En second lieu, fasse aux intempéries, il n'est pas inutile de s'interroger non pas seulement sur les flux d'énergie et de matières premières, mais également sur la résistance au froid des grandes installations comme les centrales nucléaires. Or celle-ci est incontestablement bien meilleure que celle des énergies renouvelables comme les éoliennes, très sensibles au gel.
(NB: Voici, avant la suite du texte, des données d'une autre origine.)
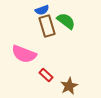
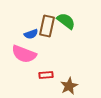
blue semicircle: moved 11 px left, 24 px down
brown rectangle: rotated 30 degrees clockwise
red rectangle: rotated 48 degrees counterclockwise
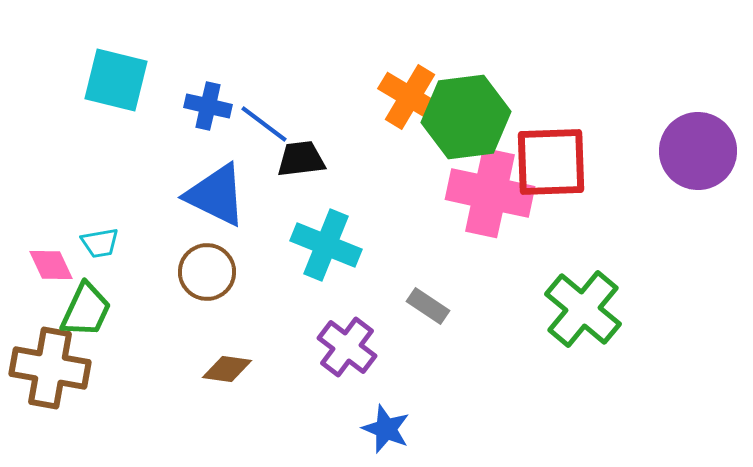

La question posée par la vague de froid ne se limite il est vrai pas à celle des conditions de production de l'énergie, de sa sécurité et de son coût. Raisonner ainsi, c'est omettre, comme l'a bien montré dès le début des années 2000 la Commission européenne dans le rapport De Palacio sur l'autonomie énergétique de l'Europe, que la question énergétique est ambivalente : une face concerne les modalités de production ; l'autre face tient au niveau de consommation énergétique. Il n'est en la matière pas de doute : la résolution des problèmes énergétiques exige à la fois de produire mieux, et de consommer mieux c'est à dire moins.
Des gaspillages d'ampleur
Dès lors, la question qui se pose n'est pas celle de la source d'énergie, mais celle des bâtiments (électricité, chauffage), qui avec les transports constituent le plus gros poste de consommation d'énergie. Quelles que soient les sources de production, les problèmes sont induits par des bâtiments (habitation, locaux professionnels) mal isolés du froid, ainsi que par des appareils excessivement consommateurs d'énergie. A cet égard, faut-il rappeler, en dépit des efforts réalisés y compris sous le coup d'incitations fiscales, que plus de la moitié du parc de logement français est antérieur au début des années 1970 ? On comprend mieux, dès lors, l'ampleur des gaspillages et des tensions qui sont imposées au système électrique. Surtout, la question du chauffage doit nous rappeler que l'énergie se pense avant tout comme un réseau dans lequel de nombreux intervenants et sources d'énergie sont impliqués, souvent en complément les uns des autres. La modernisation de ce réseau s'effectue de manière constante, et vise à réaliser un smart grid ou réseau électrique intelligent. Le déploiement d'un smart grid français, a déjà commencé. Sa première brique technologique est le compteur Linky, dont le déploiement est prévu d'ici à 2021 en Métropole.
Ailleurs, beaucoup plus d'inquiétudes...
Enfin, en fait de froid en hiver, ceux et celles qui critiquent avec tant d'ardeur la place supposée démesurée de l'énergie nucléaire seraient peut-être avisés de regarder au delà de nos frontières, et en particulier en Europe centrale et orientale. Ils constateraient que ces pays, qui ne disposent pas du parc nucléaire français, font face chaque hiver à des inquiétudes en matière de froid autrement plus sérieuses, au gré des tensions avec leurs fournisseurs extérieurs (gaz Russe). Ils constateraient également que le coût de l'électricité pour les ménages est deux fois plus important en Allemagne qu'en France, notamment en raison des subventions accordées aux renouvelables.